FEAR is necessary as it keeps you from becoming complacent. 

Many times, in a busy private practice, it is difficult to keep up with the latest advances in our field. Especially in the early years, rushing from one hospital to another, trying to set up a patient base. It is well-nigh impossible to stay updated.

With free access to the latest scientific literature on the internet, there is a real danger of being caught out by a patient or their caregivers. Also, as great as your clinical acumen may be, as great as your knowledge and rank may be, the human body can flummox the best of us even on our good days.

So, the fear keeps you on your toes. Pushes you to read, learn and relearn, essential skills for all doctors.

On the other hand, FEAR is unnecessary because you can always ask for help. 

However, asking for help can be a huge stumbling block for many doctors.

Why the fear of asking for help? 

The environment in a medical college is competitive and you get accolades for being right all the time.
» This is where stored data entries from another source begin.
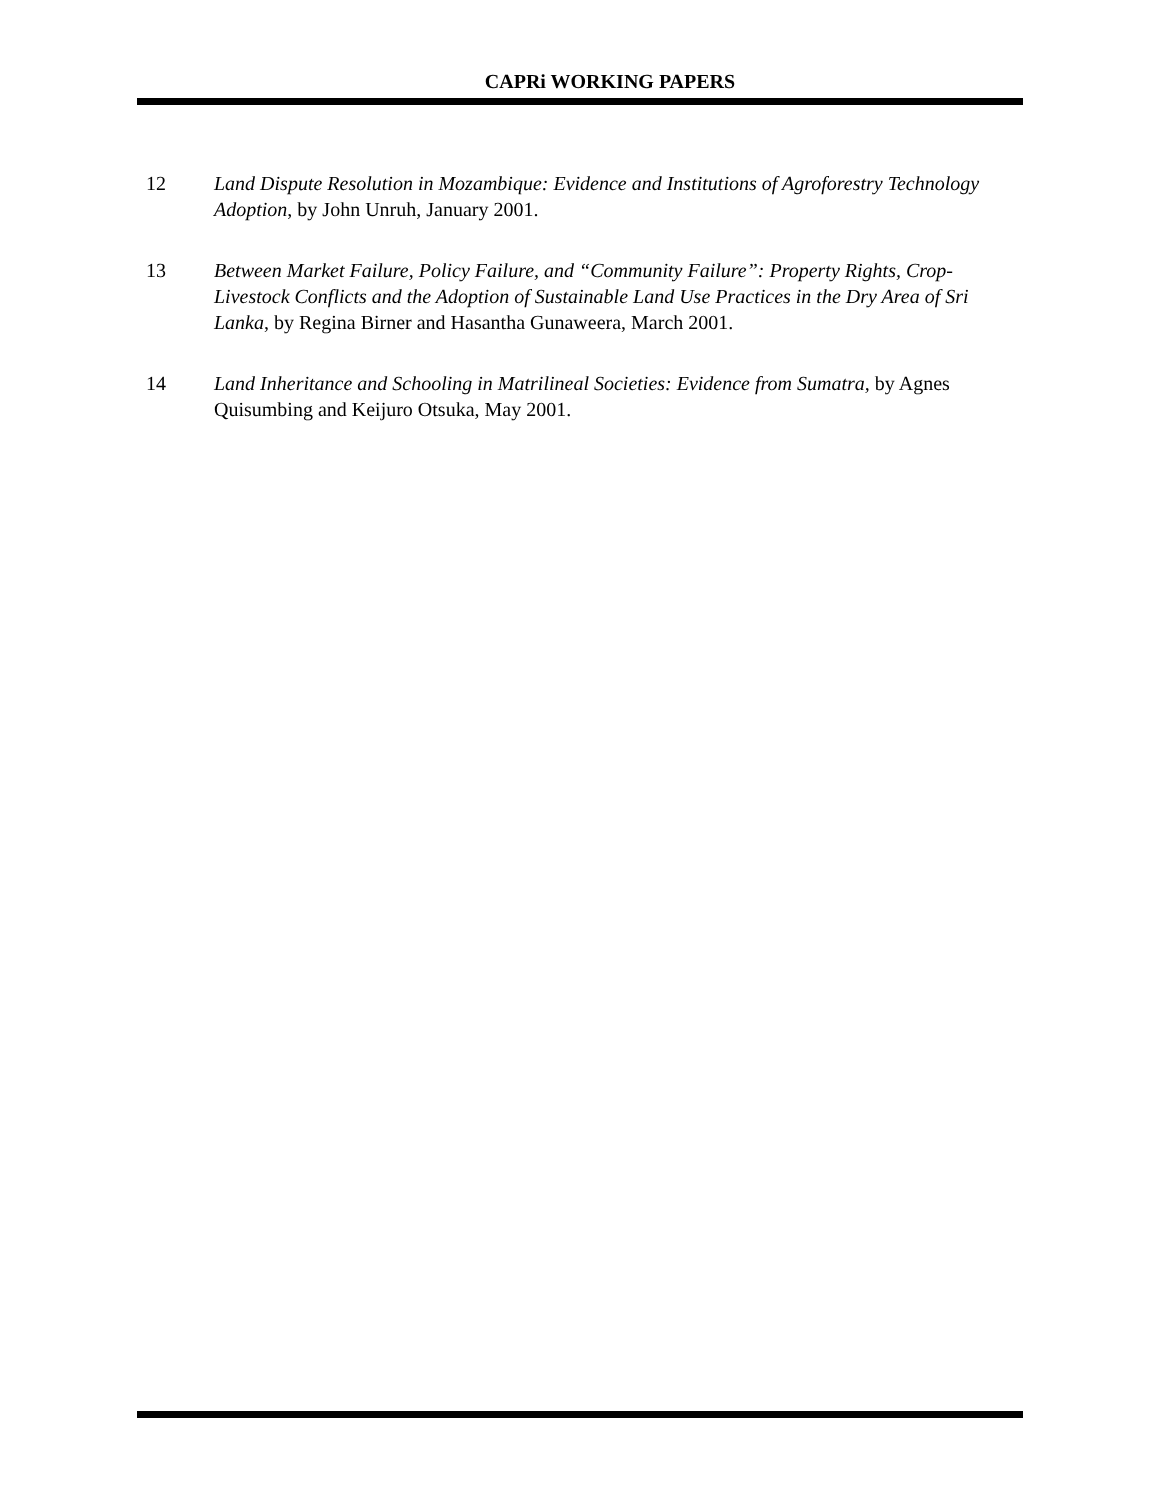CAPRi WORKING PAPERS
12 Land Dispute Resolution in Mozambique: Evidence and Institutions of Agroforestry Technology Adoption, by John Unruh, January 2001.
13 Between Market Failure, Policy Failure, and “Community Failure”: Property Rights, Crop-Livestock Conflicts and the Adoption of Sustainable Land Use Practices in the Dry Area of Sri Lanka, by Regina Birner and Hasantha Gunaweera, March 2001.
14 Land Inheritance and Schooling in Matrilineal Societies: Evidence from Sumatra, by Agnes Quisumbing and Keijuro Otsuka, May 2001.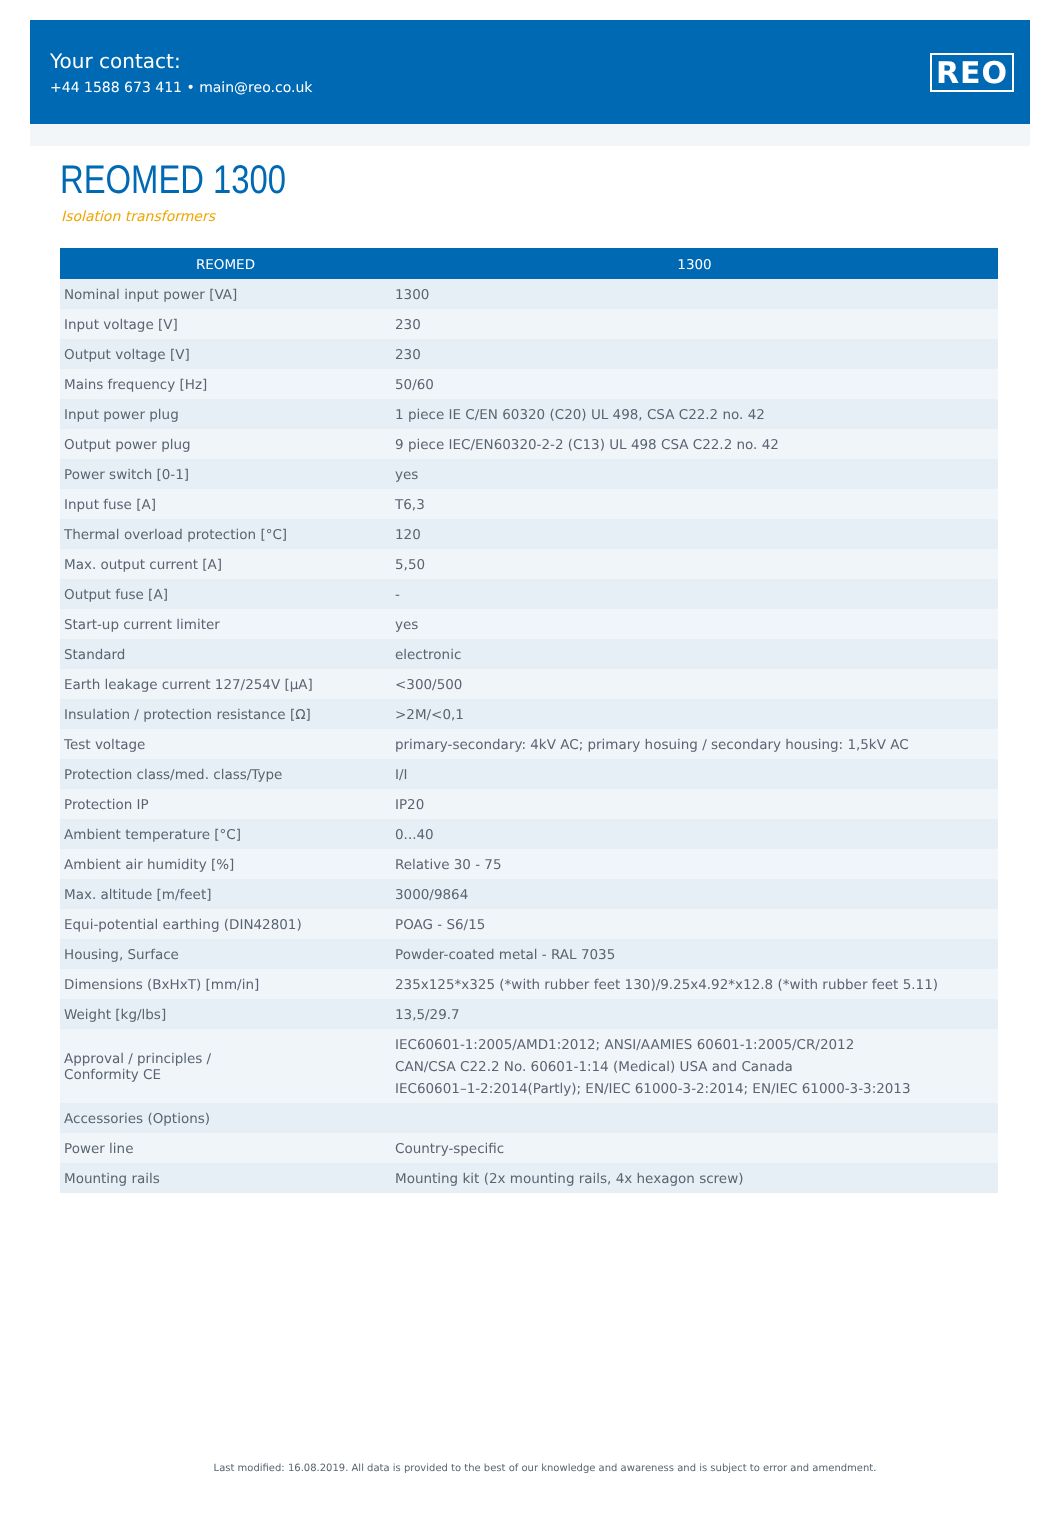Your contact:
+44 1588 673 411 • main@reo.co.uk
REO
REOMED 1300
Isolation transformers
| REOMED | 1300 |
| --- | --- |
| Nominal input power [VA] | 1300 |
| Input voltage [V] | 230 |
| Output voltage [V] | 230 |
| Mains frequency [Hz] | 50/60 |
| Input power plug | 1 piece IE C/EN 60320 (C20) UL 498, CSA C22.2 no. 42 |
| Output power plug | 9 piece IEC/EN60320-2-2 (C13) UL 498 CSA C22.2 no. 42 |
| Power switch [0-1] | yes |
| Input fuse [A] | T6,3 |
| Thermal overload protection [°C] | 120 |
| Max. output current [A] | 5,50 |
| Output fuse [A] | - |
| Start-up current limiter | yes |
| Standard | electronic |
| Earth leakage current 127/254V [µA] | <300/500 |
| Insulation / protection resistance [Ω] | >2M/<0,1 |
| Test voltage | primary-secondary: 4kV AC; primary hosuing / secondary housing: 1,5kV AC |
| Protection class/med. class/Type | I/I |
| Protection IP | IP20 |
| Ambient temperature [°C] | 0...40 |
| Ambient air humidity [%] | Relative 30 - 75 |
| Max. altitude [m/feet] | 3000/9864 |
| Equi-potential earthing (DIN42801) | POAG - S6/15 |
| Housing, Surface | Powder-coated metal - RAL 7035 |
| Dimensions (BxHxT) [mm/in] | 235x125*x325 (*with rubber feet 130)/9.25x4.92*x12.8 (*with rubber feet 5.11) |
| Weight [kg/lbs] | 13,5/29.7 |
| Approval / principles / Conformity CE | IEC60601-1:2005/AMD1:2012; ANSI/AAMIES 60601-1:2005/CR/2012 CAN/CSA C22.2 No. 60601-1:14 (Medical) USA and Canada IEC60601–1-2:2014(Partly); EN/IEC 61000-3-2:2014; EN/IEC 61000-3-3:2013 |
| Accessories (Options) | |
| Power line | Country-specific |
| Mounting rails | Mounting kit (2x mounting rails, 4x hexagon screw) |
Last modified: 16.08.2019. All data is provided to the best of our knowledge and awareness and is subject to error and amendment.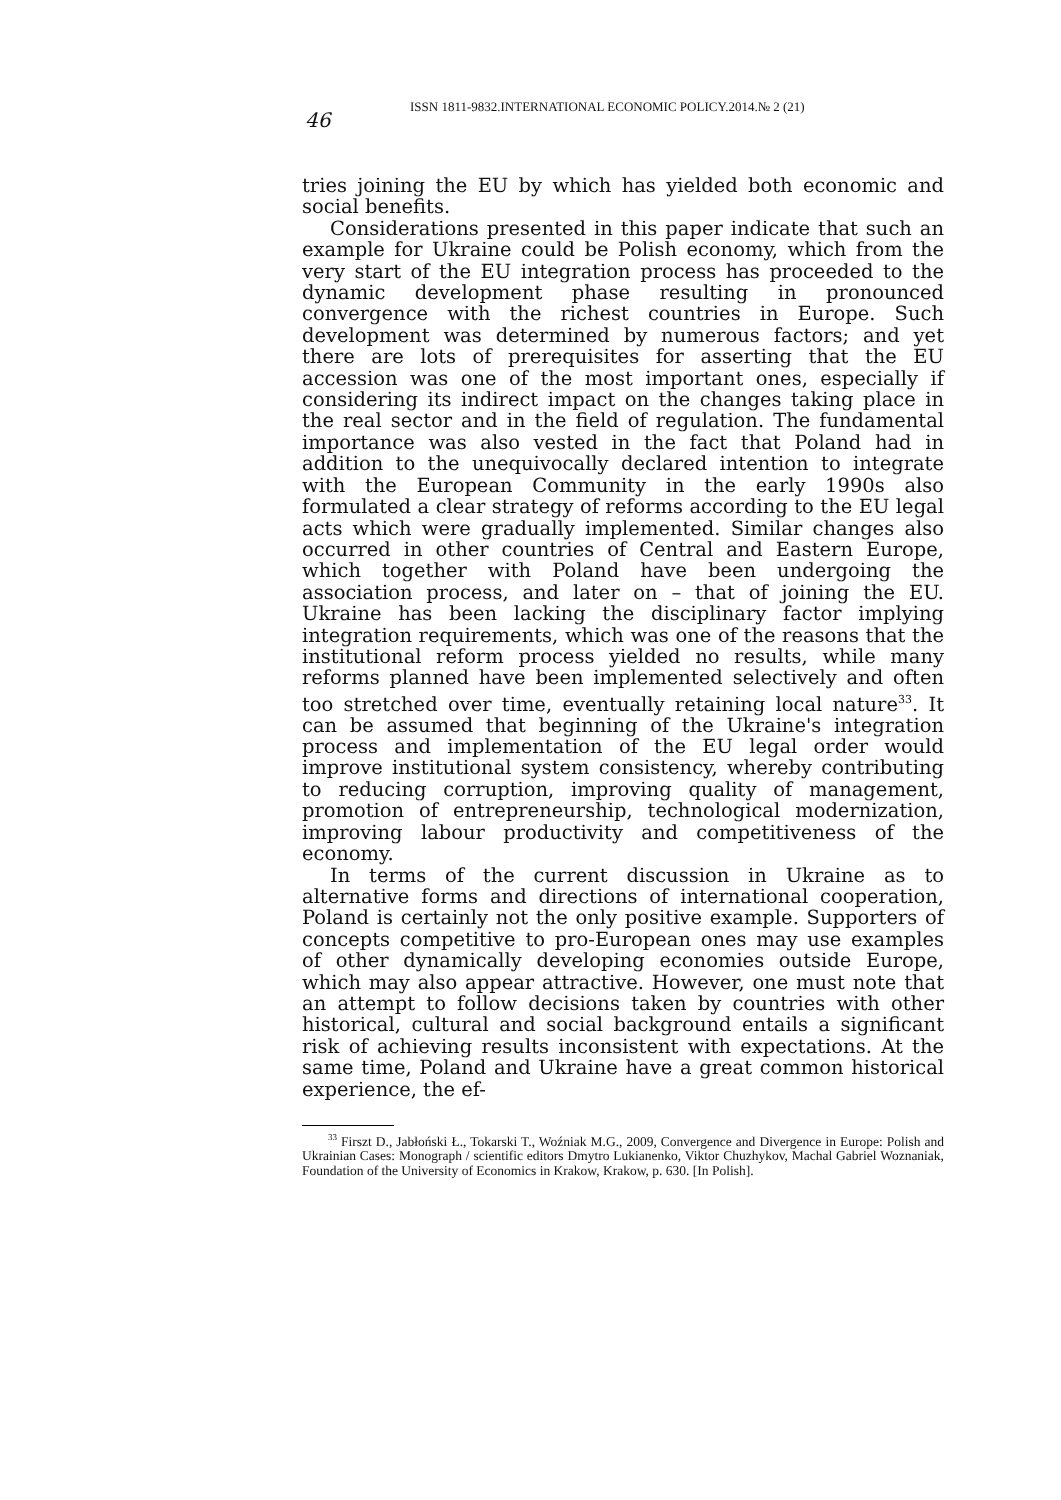46
ISSN 1811-9832.INTERNATIONAL ECONOMIC POLICY.2014.№ 2 (21)
tries joining the EU by which has yielded both economic and social benefits.
Considerations presented in this paper indicate that such an example for Ukraine could be Polish economy, which from the very start of the EU integration process has proceeded to the dynamic development phase resulting in pronounced convergence with the richest countries in Europe. Such development was determined by numerous factors; and yet there are lots of prerequisites for asserting that the EU accession was one of the most important ones, especially if considering its indirect impact on the changes taking place in the real sector and in the field of regulation. The fundamental importance was also vested in the fact that Poland had in addition to the unequivocally declared intention to integrate with the European Community in the early 1990s also formulated a clear strategy of reforms according to the EU legal acts which were gradually implemented. Similar changes also occurred in other countries of Central and Eastern Europe, which together with Poland have been undergoing the association process, and later on – that of joining the EU. Ukraine has been lacking the disciplinary factor implying integration requirements, which was one of the reasons that the institutional reform process yielded no results, while many reforms planned have been implemented selectively and often too stretched over time, eventually retaining local nature<sup>33</sup>. It can be assumed that beginning of the Ukraine's integration process and implementation of the EU legal order would improve institutional system consistency, whereby contributing to reducing corruption, improving quality of management, promotion of entrepreneurship, technological modernization, improving labour productivity and competitiveness of the economy.
In terms of the current discussion in Ukraine as to alternative forms and directions of international cooperation, Poland is certainly not the only positive example. Supporters of concepts competitive to pro-European ones may use examples of other dynamically developing economies outside Europe, which may also appear attractive. However, one must note that an attempt to follow decisions taken by countries with other historical, cultural and social background entails a significant risk of achieving results inconsistent with expectations. At the same time, Poland and Ukraine have a great common historical experience, the ef-
<sup>33</sup> Firszt D., Jabłoński Ł., Tokarski T., Woźniak M.G., 2009, Convergence and Divergence in Europe: Polish and Ukrainian Cases: Monograph / scientific editors Dmytro Lukianenko, Viktor Chuzhykov, Machal Gabriel Woznaniak, Foundation of the University of Economics in Krakow, Krakow, p. 630. [In Polish].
To admit that you may not have all the answers, or you are not perfect is difficult for many to accept. 

Fear of looking foolish, fear of being judged or being thought unworthy or undeserving of your position. But this is false ego.

When we truly care about patients and their outcomes, then fear and ego need to be set aside. You can reach out for help from seniors, colleagues, and even juniors. And most of the time, help is freely given without any censure or criticism. It safeguards not only your patient but you as well. You are saved from making unintended errors and inviting medicolegal hassles.

This is true independence. Freedom from worry and anxiety. Practicing in peace, knowing that you have an army of people who came before you at your side.